1. Which do you love the most, teaching classes, writing cookbooks or leading tours to India?
Oh dear, tough one. I do enjoy all of them equally! Ten years ago when I questioned myself as to what I wanted to do in life, the answer was “Indian food: research, teach, write and travel.” And I am incredibly lucky to have fulfilled that dream!
2. How did you come up with the idea to write a cookbook that features dishes with 5 spices?
This cookbook was inspired by my students, many of whom simply didn’t have the time to create elaborate Indian recipes requiring numerous spices and steps. I wanted to write a cookbook that would simplify Indian cooking without compromising on the taste. And since many Indians cook like this at home, it wasn’t much of a stretch.
3. Did you consider including any other spices? If you had chosen 6 or 7 spices what would you have added?
Actually, no. These five go together so well, any other selected at random would disrupt the harmony.
4. What are the biggest misconceptions about Indian food?
That it HAS to be spicy. That it’s greasy. “Curry.”
5. How would you characterize the Indian food available in Bay Area restaurants?
It’s typical “restaurant” food i.e food that for generations has been served only in restaurants, like Tandoori chicken. But things are definitely changing and there is a crop of new places that’s serving up more regional fare.
6. What are the most important techniques for students of Indian cuisine to learn?

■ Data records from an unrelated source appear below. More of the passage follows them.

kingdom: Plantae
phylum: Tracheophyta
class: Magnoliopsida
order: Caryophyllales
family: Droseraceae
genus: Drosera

Tadka — the technique of infusing hot oil or ghee with spices is one of the cornerstones of Indian cooking. And it is essential that one learns to do it just right. I’ve attempted to make it very straightforward in the book. There are others — like, just how much to brown the onions for a curry, or how to toast spices correctly, but the tadka to me is foremost.
7. What’s your favorite dish in the book?
Another tough one, there’s several. The Mild Fish Stew with Potatoes because it has one spice — an Indian dish with ONE spice?! Thalipeeth — because it showcases a different bread other than Naan. Crispy Okra Raita because I make okra haters into okra-lovers with it…. I could go on and pretty much I’d be at all 50! Just goes to show these 50 were really chosen with much care… so many things I want to convey to people with this collection.